Findings on CRE in Ireland generally:
- 84% believed that planning regulations and processes were negatively impacting the sector (14% no impact; 2% positive impact).
- 80% believed the level of funding being provided by traditional banking institutions in the CRE sector was not sufficient to meet the needs of the market.
- 67% predicted that it was likely that new funders will enter the market (19% thought it unlikely; 14% unsure).
Findings on Budget 2018 Measures:
- 57% believed the proposal to refund commercial stamp duty will have a positive market impact (to purchasers of residential sites who commence construction within 30 months).
- 58% believed that the Government’s creation of the Home Building Finance Ireland (HBFI) under ISIF will lead to a moderate improvement in the availability of debt funding for residential property developers (10% believed a significant improvement).

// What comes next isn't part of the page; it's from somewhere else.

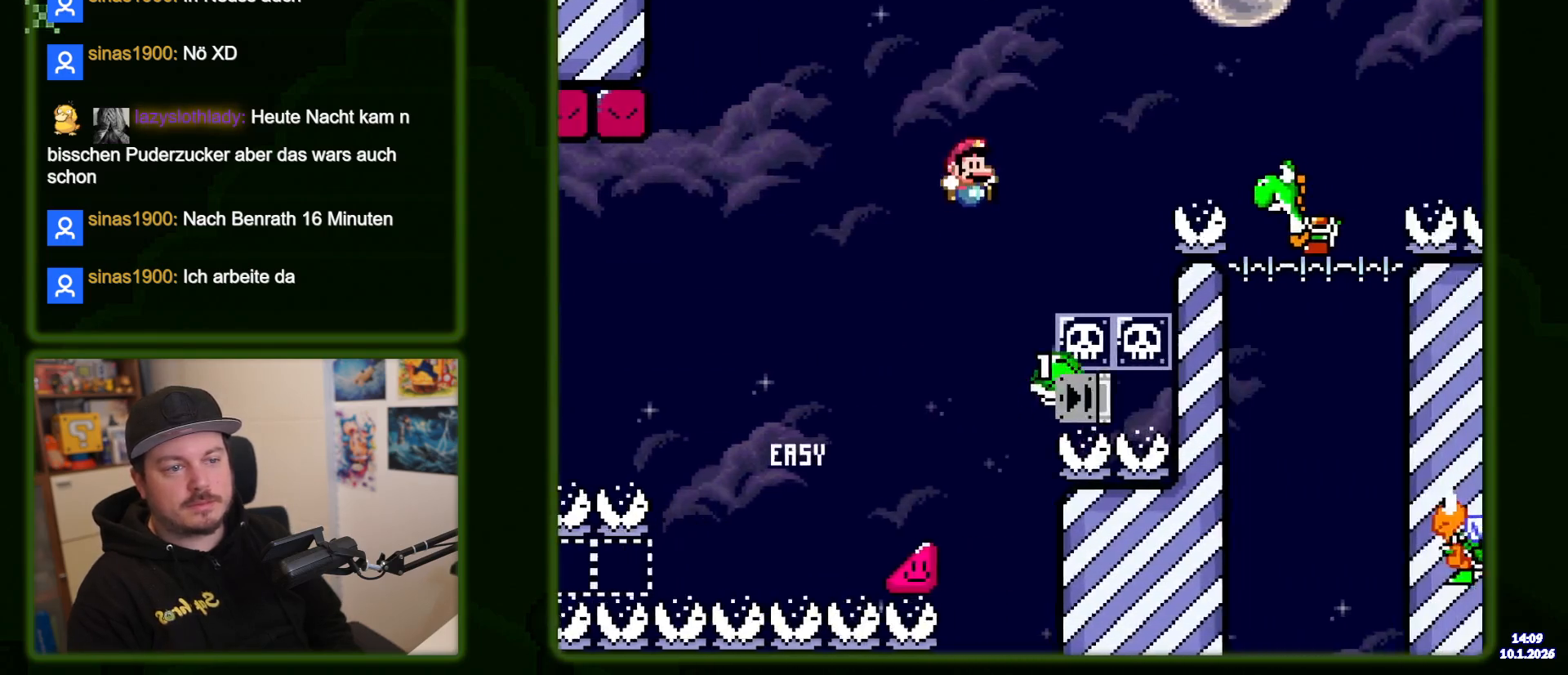
{"dt_ms": 500, "buttons": ["B", "Y"], "events": []}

Findings on the impact of Brexit on CRE in Ireland:
- 55% of respondents believed that a “Hard Brexit” would be a negative development for CRE in Ireland – 28% of respondents believed the UK would ultimately opt for a “Hard Brexit” (45% thought a “Soft Brexit” the ultimate outcome; 26% unsure of outcome).
- 53% of respondents believed CRE prices in Ireland were increasing moderately as a result of potential relocation of UK companies to Ireland (7% increasing significantly; 38% no impact)
Commenting on the findings, Ross Metcalfe, CEO of Origin Capital, stated: “It is interesting to note that the majority of respondents believe that the period of exceptional growth in CRE prices and rents has come to an end, bringing some much-needed stability to the sector. Market stability helps to bring all parties to a transaction, including lenders, who can more accurately determine the repayment capacity of a borrower and gauge the appropriate level of risk involved.”
He added: “Once again, 80% of respondents did not believe that the level of funding provided by traditional banking institutions in the CRE sector was sufficient to meet the needs of the market. This is a similar percentage to our previous CRE Sentiment Tracker. Origin Capital are working with a variety of borrowers to provide financing to meet their lending requirements and we believe this will be important feature in the market in 2018.”
Findings – CRE in Ireland
The findings of the tracker also showed that the majority of the professionals believed that CRE prices and rents (94% and 88% of professionals respectively) will either remain stable or increase slightly in the next three months, following years of substantial growth in the sector.
In addition to the concerns raised around planning and the increase in commercial property stamp duty, other issues raised include:
- The current shortage of housing and its consequential negative impact on the CRE market.
- Public transport and building height limitations in the Docklands and City Centre affecting future economic/CRE growth.
- The continued uncertainty surrounding Brexit.